Le carreau

Un carreau cassé à la fenêtre, ou plutôt les deux carreaux du double vitrage cassés sur la fenêtre qui donnait sur la terrasse, et puis cette odeur, si particulière, entêtante, qui s’accroche à vous et qui ne vous quitte plus pendant des heures, pendant des jours, à vie — foutue mémoire des odeurs justement. Voilà les premiers souvenirs qui me sont revenus avant-hier alors que je repensais à la façon dont j’ai découvert mon oncle cette nuit là.

Un appel, vers vingt-deux heures trente, d’un oncle éloigné du sud de la France et qui me demandait si j’avais des nouvelles de mon autre oncle, celui de la banlieue sud de Paris. Non, aucunes, en tout cas pas depuis quelques semaines. On parle un moment, il m’explique que ce sont quelques collègues de travail de mon oncle qui l’ont appelé pour savoir s’il savait ce qu’il était devenu car il n’était pas revenu au boulot depuis quatre jours. On décide assez rapidement d’appeler la police de sa ville pour savoir s’ils peuvent s’enquérir de lui car il ne répond ni au téléphone fixe ni sur son portable.

Il a fallu négocier un long moment avec la marée-chaussée pour qu’ils daignent se rendre sur place, et finalement ils m’ont rappelé une heure plus tard pour me demander de venir. Pas moyen d’en savoir plus au téléphone, ils demandaient simplement la présence d’un membre de la famille, sans rien vouloir préciser de plus. Soit, je me rhabille, et nous partons avec ma femme sur place. Il nous faudra une bonne heure pour arriver là-bas et se retrouver devant un digicode récalcitrant. Nouveau coup de fil à la police, pour les prévenir que nous étions en bas mais bloqué devant la grille, et ce n’est que vingt minutes plus tard que nous obtenons finalement l’ouverture par le gardien fraîchement réveillé et pas content.
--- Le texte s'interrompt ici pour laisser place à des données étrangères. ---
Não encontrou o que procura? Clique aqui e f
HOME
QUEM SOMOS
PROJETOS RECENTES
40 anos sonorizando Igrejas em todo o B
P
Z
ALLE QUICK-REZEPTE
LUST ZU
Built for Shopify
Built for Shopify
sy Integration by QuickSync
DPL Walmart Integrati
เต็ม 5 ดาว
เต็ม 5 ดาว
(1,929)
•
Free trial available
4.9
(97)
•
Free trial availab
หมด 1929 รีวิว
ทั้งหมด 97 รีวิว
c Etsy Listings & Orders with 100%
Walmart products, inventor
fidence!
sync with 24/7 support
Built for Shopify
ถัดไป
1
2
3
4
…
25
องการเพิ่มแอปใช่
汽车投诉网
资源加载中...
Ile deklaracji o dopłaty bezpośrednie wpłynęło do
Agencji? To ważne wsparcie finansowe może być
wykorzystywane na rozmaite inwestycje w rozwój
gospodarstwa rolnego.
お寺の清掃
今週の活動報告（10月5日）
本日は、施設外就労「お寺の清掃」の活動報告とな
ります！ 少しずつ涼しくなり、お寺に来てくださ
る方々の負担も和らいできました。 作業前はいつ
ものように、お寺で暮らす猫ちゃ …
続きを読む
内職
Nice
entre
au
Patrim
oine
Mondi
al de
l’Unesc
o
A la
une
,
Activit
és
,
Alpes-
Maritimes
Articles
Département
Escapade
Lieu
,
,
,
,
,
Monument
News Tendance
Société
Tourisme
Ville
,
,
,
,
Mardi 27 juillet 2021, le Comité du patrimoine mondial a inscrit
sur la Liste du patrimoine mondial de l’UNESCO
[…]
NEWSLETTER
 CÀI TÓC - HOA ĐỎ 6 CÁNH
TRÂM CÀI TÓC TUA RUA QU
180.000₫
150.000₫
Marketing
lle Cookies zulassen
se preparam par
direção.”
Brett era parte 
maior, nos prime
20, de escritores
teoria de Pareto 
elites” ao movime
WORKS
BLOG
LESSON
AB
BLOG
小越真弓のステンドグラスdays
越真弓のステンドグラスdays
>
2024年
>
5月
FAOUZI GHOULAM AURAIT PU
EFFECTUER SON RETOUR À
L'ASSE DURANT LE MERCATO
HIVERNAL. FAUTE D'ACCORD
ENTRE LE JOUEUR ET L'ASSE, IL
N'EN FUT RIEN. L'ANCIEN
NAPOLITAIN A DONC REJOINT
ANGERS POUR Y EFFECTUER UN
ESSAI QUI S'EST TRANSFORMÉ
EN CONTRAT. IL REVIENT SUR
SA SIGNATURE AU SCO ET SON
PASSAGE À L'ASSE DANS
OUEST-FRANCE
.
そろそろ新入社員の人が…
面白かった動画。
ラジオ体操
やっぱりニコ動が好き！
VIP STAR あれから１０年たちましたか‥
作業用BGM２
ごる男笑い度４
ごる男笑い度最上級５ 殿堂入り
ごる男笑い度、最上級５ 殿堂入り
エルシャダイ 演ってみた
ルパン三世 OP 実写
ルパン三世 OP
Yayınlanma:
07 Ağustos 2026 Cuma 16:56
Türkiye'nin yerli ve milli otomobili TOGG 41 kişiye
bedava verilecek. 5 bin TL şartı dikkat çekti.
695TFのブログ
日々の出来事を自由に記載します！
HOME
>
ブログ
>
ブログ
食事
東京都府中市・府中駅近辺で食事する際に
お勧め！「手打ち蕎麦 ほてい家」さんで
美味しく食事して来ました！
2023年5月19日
Nous montons au dernier étage de cet immeuble récent, de bon standing, au milieu d’une banlieue plutôt sordide. Dès la sortie de l’ascenseur nous avions compris. L’odeur. Si particulière, si définitive, si porteuse de sens. Nous avons parlé avec un policier présent, plutôt énervé d’avoir du rester à nous attendre dans l’appartement et en quelques minutes il avait prévenu un médecin pour le constat. Ce médecin qui s’était empressé, une fois sur place, de déclarer que la mort remontait à moins de 24 heures — ce qui faisait une procédure d’autopsie en moins à gérer pour la police, et qui leur évitait d’avoir à faire emmener le corps, etc — et de nous informer que nous devions nous charger des formalités.

Il est une heure trente du matin et nous voilà avec mon oncle dans un coin de la salle de bain, mort d’une chute alcoolisée sur l’angle du lavabo, et moi au téléphone avec son fils que j’avais fini par réussir à joindre et qui n’avait pas vraiment l’intention de s’occuper de tout ça. Il est finalement arrivé quelque temps plus tard sur mon insistance et j’ai pu quitter avec soulagement cet endroit que je ne reverrais plus et duquel je garde cette unique image de carreaux cassés par les pompiers appelés en renfort — la porte blindée de l’appartement avait drôlement résisté — et cette odeur reconnaissable entre toutes.

Dommage ! On s’était perdus de vue pendant pas mal d’années puis retrouvés à l’occasion d’un enterrement — de sa sœur, de ma mère, morte accidentellement elle aussi — avec plaisir et nous nous rencontrions fréquemment depuis quelques mois. Je me souviens avoir perçu de l’étonnement parmi les personnes présentes lors de sa crémation lorsque quelques larmes avaient coulé sur mes joues. Curieuse famille.